東が怒号と共に駆け出すも、成行きを見守るように田辺は一歩も動かない。それが、東の忿懣に拍車をかけ、歯を食い縛った瞬間、腹部に鈍痛を感じた。横隔膜が狭まった感覚により、意思とは無関係に勢いが弱まると、間髪いれず足を払われ、尻餅をついた直後、視界に広がったのは鼻頭に迫る銃底だった。鼻の芯が真っ二つに割られ後頭部から床へ倒れ込んだ東は、パチパチと瞬きを繰り返す。何をされたのか理解が及ばないほど、スムーズで、なおかつ、正確な攻撃だった。痺れた鼻を触り、走った電気に片目を閉めて、ようやく顔をあげることができた。

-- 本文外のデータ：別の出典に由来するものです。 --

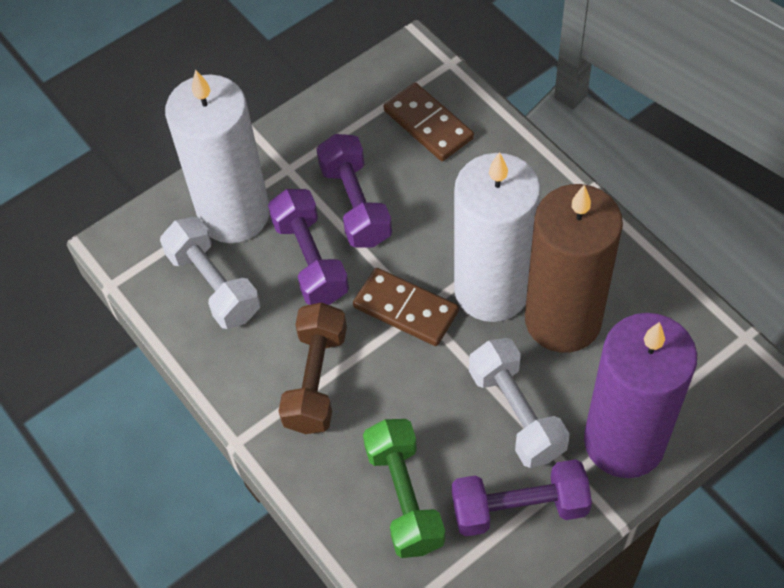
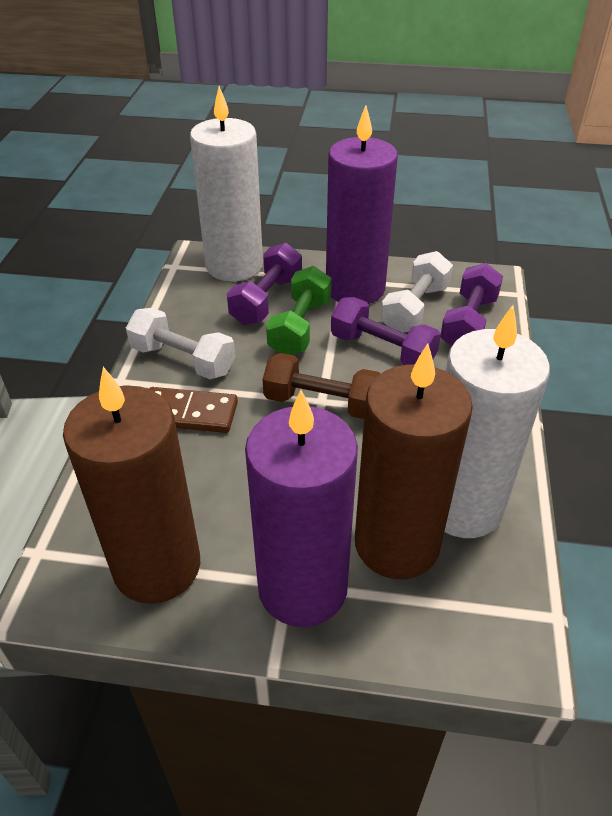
brown candle: [525,184,623,353] = 1 -> [63,367,200,604] [355,344,473,579] = 2
brown domino: [353,268,459,346] [384,83,474,161] = 2 -> [149,387,238,433] = 1
purple candle: [584,313,697,478] = 1 -> [245,390,358,627] [326,105,398,304] = 2

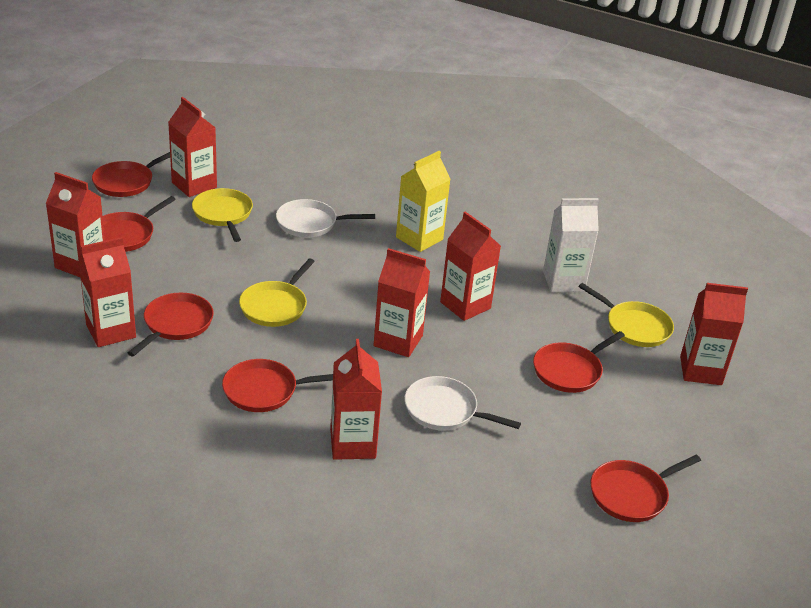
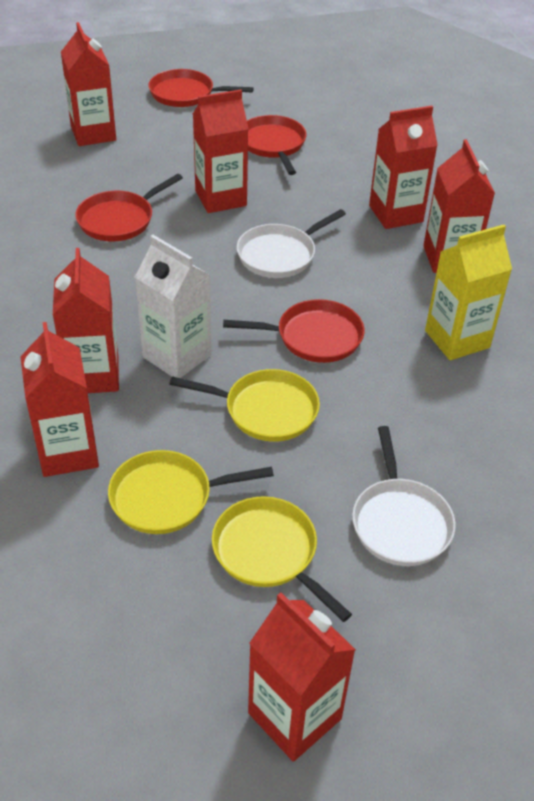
red pan: [92,152,170,197] [103,196,176,252] [128,293,214,356] [222,359,333,412] [533,331,625,393] [590,455,701,522] = 6 -> [75,174,183,242] [149,69,254,107] [223,299,364,363] [247,115,306,175] = 4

レーザーサイトで東に照準を合わせていた二人の男が、倒れた東を見下ろしつつ、銃口をピタリと定めた。その顔付きは躊躇いなど微塵も含んではいない。
「田辺さん、コイツ……どうします?」
若干、若い男の問いに田辺は首を振った。
「平山さん、僕は彼も助けるべきだと考えてはいます。松谷さん、お願いできますか?」
男が鼻を鳴らす。
「はっ!こんな奴を助けるだ?さっきのやりとりでも思ったけどよ、コイツ、心底、真性だろうが!助ける必要なんざあるのかよ?」
平山と呼ばれた男とは対照的に、松谷という男は、感情的に唾を飛ばした。今にも引き金を絞ってしまいそうだ。銃口を外さずに小さく続ける。
「俺なら、この場で撃ち殺す。俺ならな……」
松谷の腕の筋肉が準備は出来ているとばかりに僅かに膨らんだ。
睨み合う二人の傍らを亜里沙達が抜け、浩太達と合流すると、田辺が浩太に言った。
「岡島さん、先にヘリに向かって下さい。女性が乗っていますが、噛まれてはいないようなので、心配はありません」
「……アンタはどうすんだ?分かってるとは思うけど、死者の大群が向かってんだろ」
一息置いて、田辺が返す。
「僕らは、東との因縁にケリをつけなければならない。大丈夫、すぐに追い付きますよ」
田辺が、ちらりと野田を見れば返事はなくとも深く頷いた。
この両者には、東と深い関わりがあるようだ。浩太は、それを聞くのは野暮だろうと踵を返す。
「分かった。すぐに来いよ」
「ええ、必ず」
達也の肩を抱え、走り去る浩太達の足音が上階へ吸い込まれるように消えていく。仰いだ天井から田辺は顔を落とし、改めて東と向かい合う。
「偽善者ァ、こいつらはテメエの仲間か?」
こいつら、と指された二人組みは、決して東を捉えた銃口をぶれさせない。正体についてはある程度の察しはついているのだが、確実なものとする為の質問だろう。だが、田辺は答えを返さなかった。